WORK TO BE COMPLETED: From the records below, set down exactly the lines starting with the line that contains "roll_deg: +0.1" and going on through the line that contains "f_number: 1.8". Nothing else is wanted.

ENTRIES SUPPLIED:
::::::

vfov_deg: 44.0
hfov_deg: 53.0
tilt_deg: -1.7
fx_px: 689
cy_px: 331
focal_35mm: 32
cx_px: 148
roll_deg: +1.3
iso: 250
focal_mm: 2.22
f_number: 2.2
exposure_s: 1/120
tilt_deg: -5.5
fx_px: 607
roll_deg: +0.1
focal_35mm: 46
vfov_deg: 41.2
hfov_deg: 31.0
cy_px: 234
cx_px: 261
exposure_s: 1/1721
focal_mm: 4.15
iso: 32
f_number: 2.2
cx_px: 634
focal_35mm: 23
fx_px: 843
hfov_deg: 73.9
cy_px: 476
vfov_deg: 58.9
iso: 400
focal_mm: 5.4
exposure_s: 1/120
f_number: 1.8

::::::

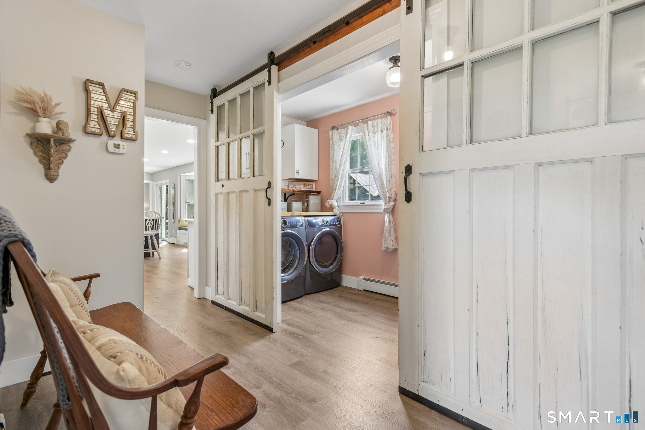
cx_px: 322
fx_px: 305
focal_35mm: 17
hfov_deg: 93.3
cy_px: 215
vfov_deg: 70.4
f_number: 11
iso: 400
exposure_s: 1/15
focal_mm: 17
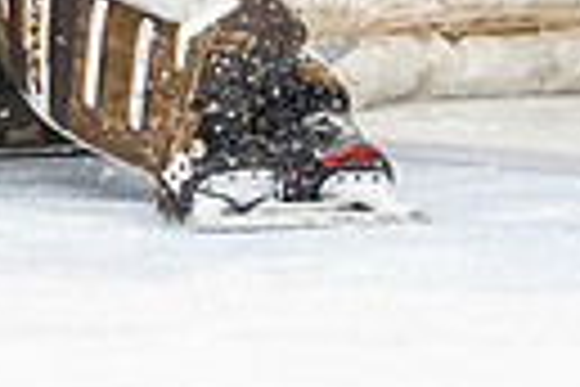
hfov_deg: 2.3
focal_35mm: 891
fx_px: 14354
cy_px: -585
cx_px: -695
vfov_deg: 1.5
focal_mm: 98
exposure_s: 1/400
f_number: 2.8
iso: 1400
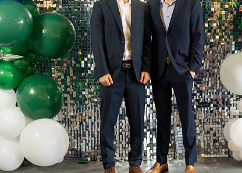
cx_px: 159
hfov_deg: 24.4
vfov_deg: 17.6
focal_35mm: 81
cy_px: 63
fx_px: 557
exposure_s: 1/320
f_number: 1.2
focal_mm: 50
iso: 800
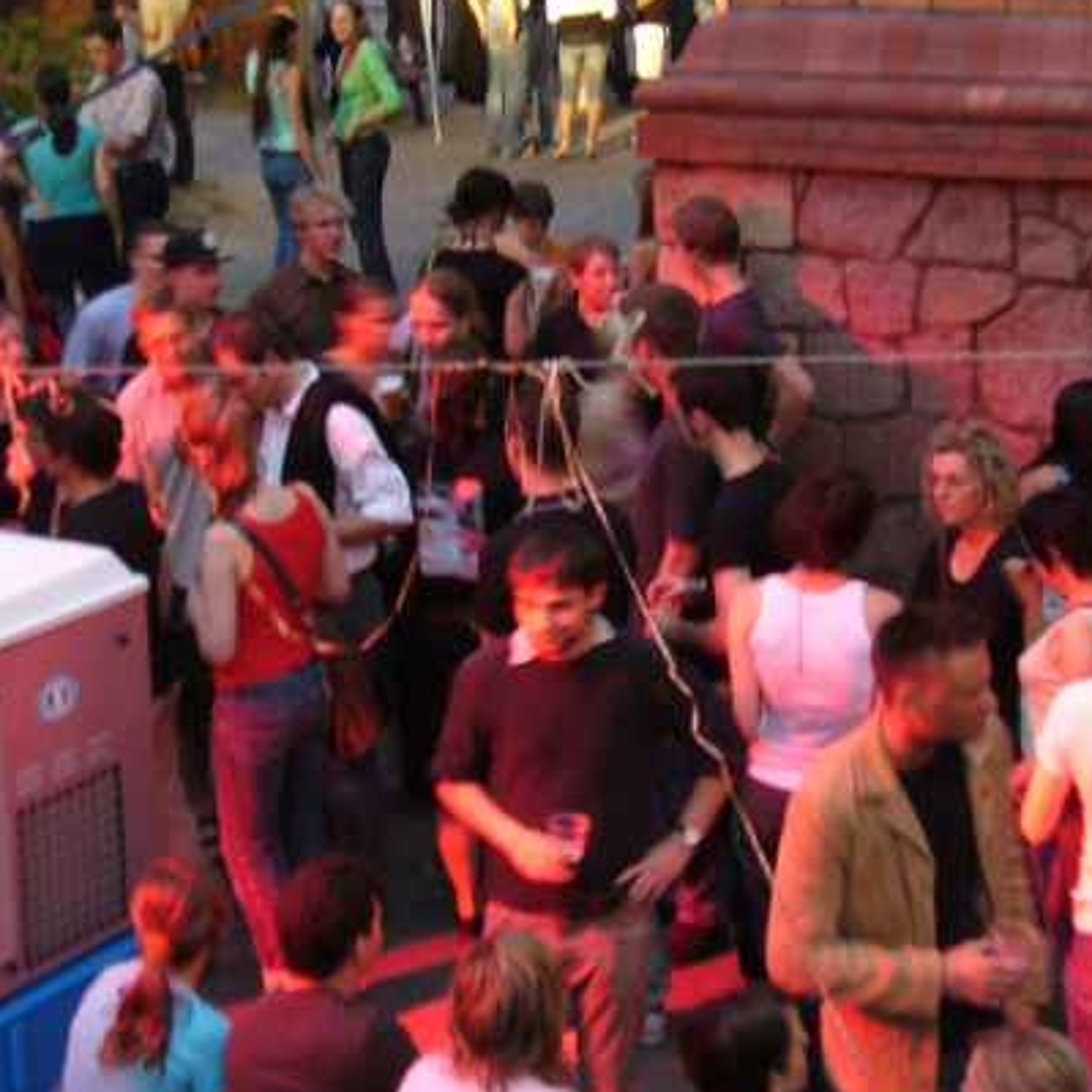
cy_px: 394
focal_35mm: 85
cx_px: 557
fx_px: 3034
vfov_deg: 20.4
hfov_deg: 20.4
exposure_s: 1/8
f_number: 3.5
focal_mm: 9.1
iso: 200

::::::

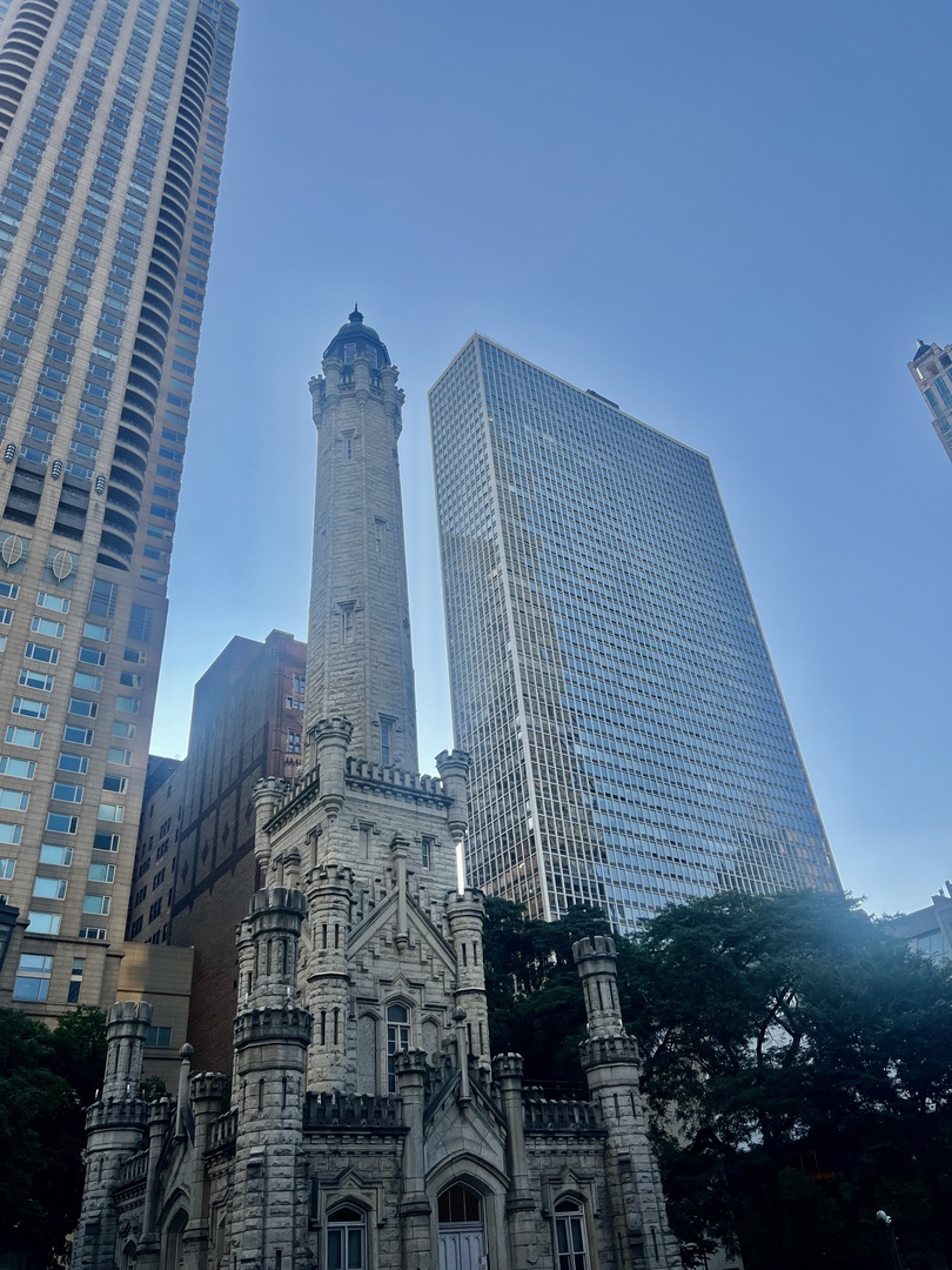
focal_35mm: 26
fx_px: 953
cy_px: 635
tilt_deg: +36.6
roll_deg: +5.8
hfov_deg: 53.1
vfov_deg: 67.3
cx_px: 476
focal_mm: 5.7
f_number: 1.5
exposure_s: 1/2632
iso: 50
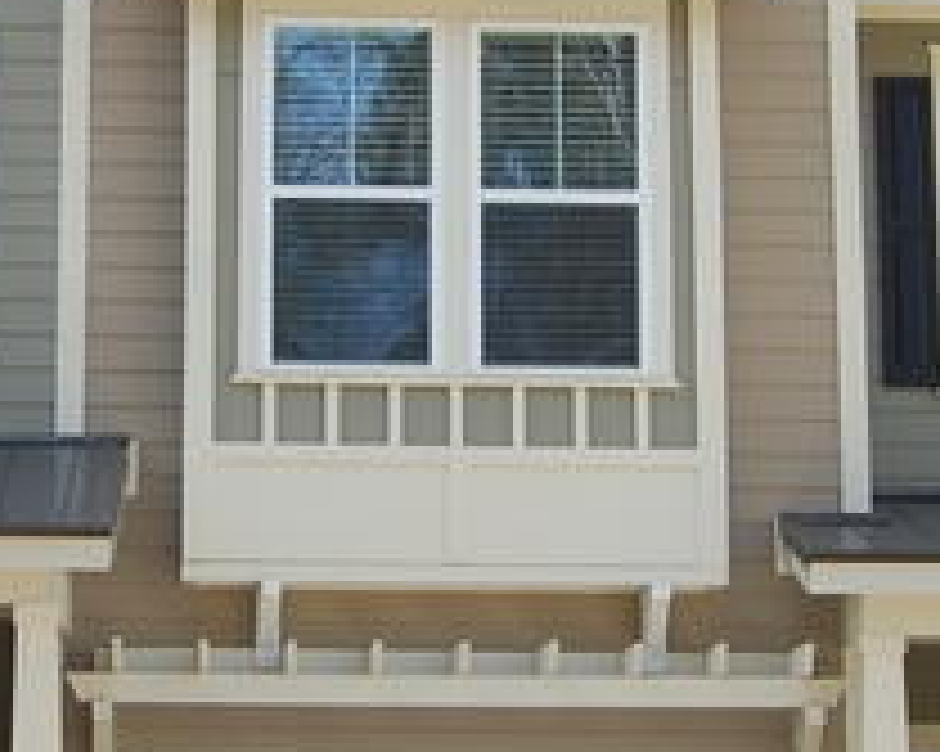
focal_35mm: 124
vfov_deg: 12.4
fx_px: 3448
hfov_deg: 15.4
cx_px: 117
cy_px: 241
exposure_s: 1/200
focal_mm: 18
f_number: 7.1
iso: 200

::::::

RESULT BELOW:
roll_deg: +0.1
focal_35mm: 46
vfov_deg: 41.2
hfov_deg: 31.0
cy_px: 234
cx_px: 261
exposure_s: 1/1721
focal_mm: 4.15
iso: 32
f_number: 2.2
cx_px: 634
focal_35mm: 23
fx_px: 843
hfov_deg: 73.9
cy_px: 476
vfov_deg: 58.9
iso: 400
focal_mm: 5.4
exposure_s: 1/120
f_number: 1.8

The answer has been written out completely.